Все эти разногласия благополучно разрешились бы, если бы ранние христиане могли просто прочесть в Евангелиях то же, что Иисус говорил им из иного мира. Однако этого не произошло. Споры длились очень, очень долго, — а значит, христиане разграничивали то, что происходило при земной жизни Иисуса и то, о чем позже говорилось в церковных общинах.
Ладно. Допустим, авторы искренне намеревались в точности донести до читателей исторические события. Но могли ли они выполнить свое намерение? Как нам убедиться, что за тридцать лет сведения о жизни и учении Иисуса сохранились неизменными и были зафиксированы в Евангелиях без искажений?
— Люди часто ошибаются, верят в то, во что хотят верить, их подводит память… к тому же, предания имеют свойство обрастать новыми подробностями и превращаться в легенды. Не кажется ли вам, — спросил я Бломберга, — что за тридцать лет устных пересказов жизнеописание Иисуса наверняка исказилось до неузнаваемости?
Он начал свой ответ издалека — с культурно-исторического контекста.

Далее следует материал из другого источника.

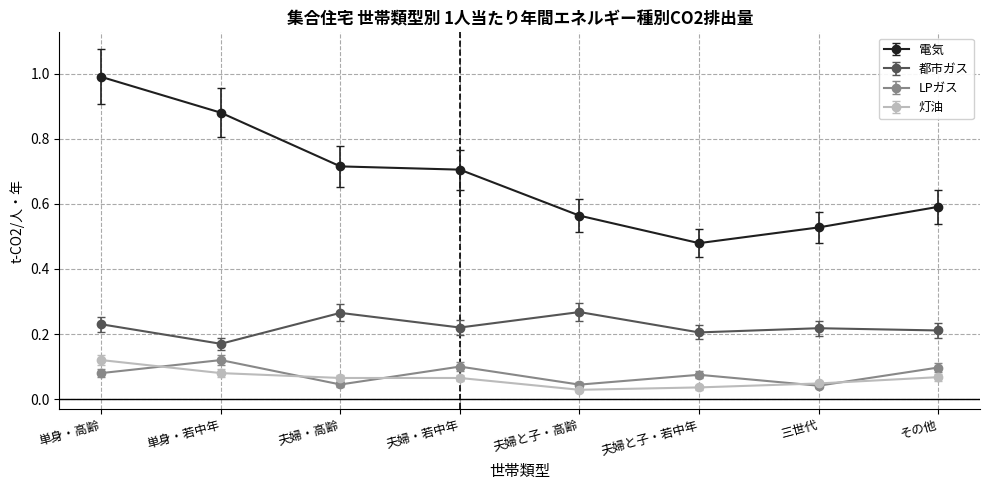

Is it true that 電気 equals 0.1 at 夫婦と子・若中年?

False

— Не будем забывать, что мы ведем речь о совсем другой стране и совсем другой эпохе, когда не было не то что компьютера — печатного станка. Книги — а точнее, свитки папируса — были, можно сказать, редкостью. Учителя и проповедники несли знание из уст в уста. Раввины славились тем, что знали наизусть весь Ветхий Завет. И ученикам Иисуса было вполне по силам помнить и излагать наизусть гораздо больше информации, чем заключено во всех четырех Евангелиях, вместе взятых.
— Минутку! — перебил я. — Но это же немыслимо! Как такое могло быть?
— Да, — согласился он, — в наши дни это трудно представить. Однако такова была культура устной речи — она полностью основывалась на человеческой памяти. Кроме того, 80 — 90 % речей Иисуса имели стихотворную форму. Нет, рифмованными они не были; я говорю о метре, ритме, параллельных структурах и так далее. Все это было большим подспорьем для запоминания.
Вдобавок нужно отметить еще одну вещь: понятие «запоминание» в те дни было более гибким. Исследования устных традиций показывают, что изложение пользовалось определенной свободой и варьировалось в зависимости от ситуации — что-то звучало, что-то оставалось невысказанным, что-то сохранялось неизменным, что-то перефразировалось, что-то разъяснялось и так далее. Согласно результатам одного исследования, в каждом конкретном пересказе варьировалось примерно от десяти до сорока процентов священного текста. Однако всегда оставалось что-то неизменное и незыблемое — и слушатели имели полное право исправить рассказчика, если он ошибался в одном из таких важных, принципиальных моментов.
И вот любопытное… — он помедлил в поисках подходящего слова, — совпадение: сравнив любой фрагмент текста синоптических Евангелий, мы получим именно эту цифру — от 10 до 40 %.
— Поясните, пожалуйста, — попросил я, чувствуя, что Бломберг явно на что-то намекает. — Что именно вы хотите этим сказать?
— Я хочу сказать, что и сходства, и расхождения синоптических Евангелий станут намного понятнее, если предположить, что апостолы и другие ранние христиане твердо помнили, что говорил и делал Иисус, но пересказывали это по-разному. Однако в каждом пересказе сохранялось и подчеркивалось значение Его учения и Его поступков.
И все же у меня оставались сомнения относительно способности ранних христиан передавать изустное предание точно и без искажений. Слишком уж живо помнилась мне любимая игра детства — «испорченный телефон», где слова за считанные минуты становятся неузнаваемыми.
«Испорченный телефон»
Вы, наверное, и сами не раз играли в эту игру: дети садятся в кружок, и один скороговоркой шепчет на ухо соседу какую-нибудь фразу, а тот передает ее следующему — и так по кругу. В результате «пустые обещания» превращаются, например, в «составьте завещание».
— Давайте-ка посмотрим правде в глаза, — сказал я Бломбергу. — Разве устное предание об Иисусе не напоминает вам «испорченный телефон»?
Бломберга, похоже, мой пример не убедил.
— Не напоминает, — ответил он. — И вот почему. Когда мы вдумчиво и старательно учим что-то наизусть и никому не пересказываем, пока не запомним как следует, — мы следуем совсем другим правилам, нежели правила игры в «испорченный телефон». Ведь «испорченный телефон» тем и забавен, что ты обязан передать фразу соседу независимо от того, понял ты ее или не понял, расслышал или не расслышал. Переспрашивать запрещается! Шепот, скороговорка — все это делается ради того, чтобы еще сильнее запутать и исказить услышанное. А если в кругу — человек тридцать? Понятно, почему все катаются по полу от смеха, когда круг замыкается.